Der Doppelrücktritt an der Spitze der Deutschen Bank hat einen kuriosen Nebeneffekt: Ko-Vorstandschef Jürgen Fitschen kann seinen eigenen Strafprozess nun lockerer sehen.

          Der Doppelrücktritt an der Spitze der Deutschen Bank hat einen kuriosen Nebeneffekt: Ko-Vorstandschef Jürgen Fitschen kann seinen eigenen Strafprozess wegen versuchten Prozessbetrugs nun lockerer sehen. Schon an diesem Dienstagmorgen geht es - nach einer kleinen Frühlingspause - am Münchner Landgericht weiter.

          Fitschen ist dort der prominenteste Angeklagte. Doch seit mit John Cryan ein Nachfolger für die Führung der Bank nominiert wurde, stellt sich weniger dringlich als bisher die Frage: Kann jemand, der jede Woche einen Tag lang vor einer Wirtschaftsstrafkammer steht, trotzdem mit voller Kraft das größte Geldhaus dieses Landes steuern?

          Bislang betrug seine „Restlaufzeit“ noch fast zwei Jahre. Gut möglich, dass es bis dahin längst zu einem Gerichtsurteil kommt. Auch wenn hier ein Freispruch keineswegs ausgeschlossen erscheint - eine Strafe oder zumindest eine Einstellung des Verfahrens gegen Auflagen kommt ebenfalls in Betracht.

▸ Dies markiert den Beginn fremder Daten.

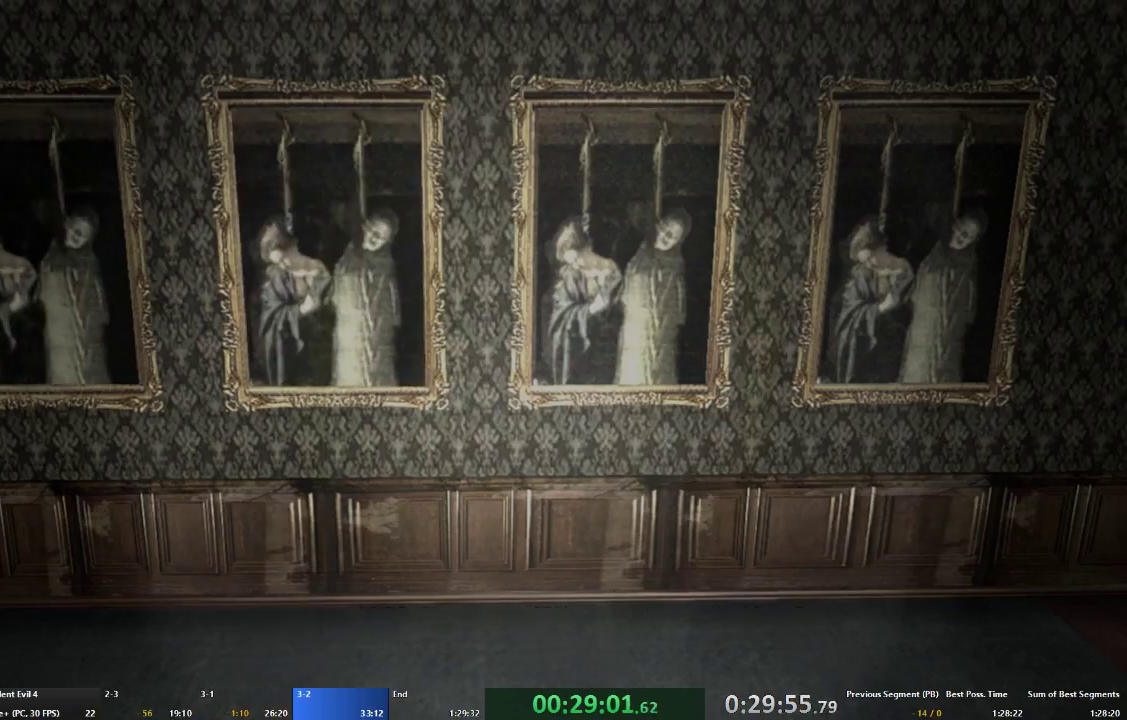
{"dt_ms": 500, "buttons": [], "left_stick": "center", "right_stick": "center", "events": [[167, "DPAD_RIGHT", "down"], [233, "X", "down"], [267, "DPAD_RIGHT", "up"], [300, "X", "up"]]}
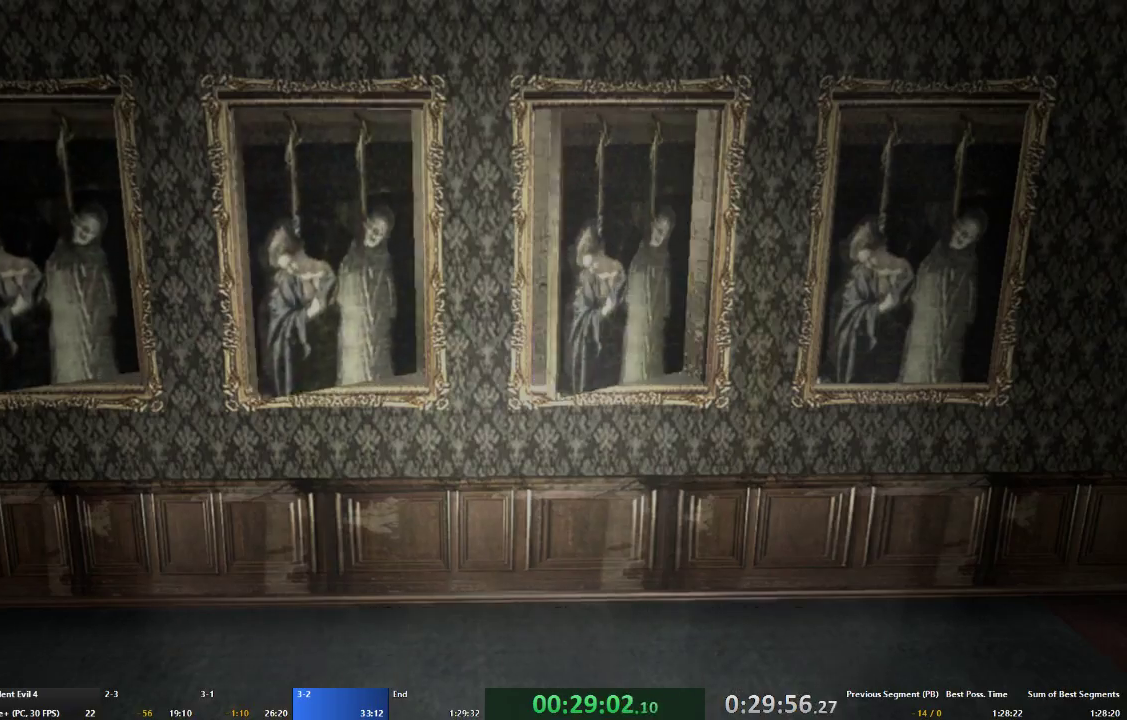
{"dt_ms": 500, "buttons": [], "left_stick": "center", "right_stick": "center", "events": []}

          Dann aber hätte der Ko-Vorstandsvorsitzende einen weiteren Grund zur Sorge. Denn die Bankenaufsicht müsste prüfen, ob er noch die vom Kreditwesengesetz geforderte Zuverlässigkeit besitzt. Jetzt aber wurde seine Amtszeit verkürzt. Nur noch ein Jahr bleibt Fitschen an Bord - nämlich bis zum Mai des kommenden Jahres. So schnell aber mahlen die Mühlen von Justiz und Bürokratie dann doch nicht.